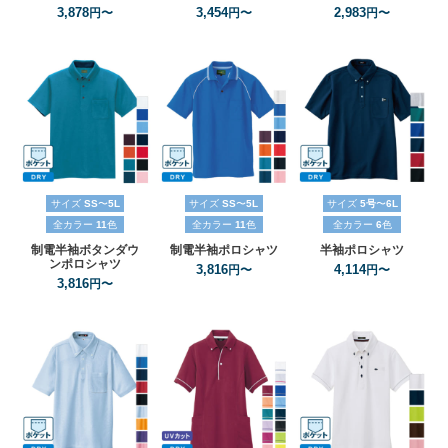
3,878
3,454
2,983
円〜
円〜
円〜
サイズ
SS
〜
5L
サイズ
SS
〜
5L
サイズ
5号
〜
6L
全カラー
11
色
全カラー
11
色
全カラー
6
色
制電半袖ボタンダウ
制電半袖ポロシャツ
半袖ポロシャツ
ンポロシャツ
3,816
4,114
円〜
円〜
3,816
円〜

== == ==

> What needs to be done
Every line of the listing is to be repeated exactly, and the pictures are to be dropped.

> Answer to this exercise
3,878
3,454
2,983
円〜
円〜
円〜
サイズ
SS
〜
5L
サイズ
SS
〜
5L
サイズ
5号
〜
6L
全カラー
11
色
全カラー
11
色
全カラー
6
色
制電半袖ボタンダウ
制電半袖ポロシャツ
半袖ポロシャツ
ンポロシャツ
3,816
4,114
円〜
円〜
3,816
円〜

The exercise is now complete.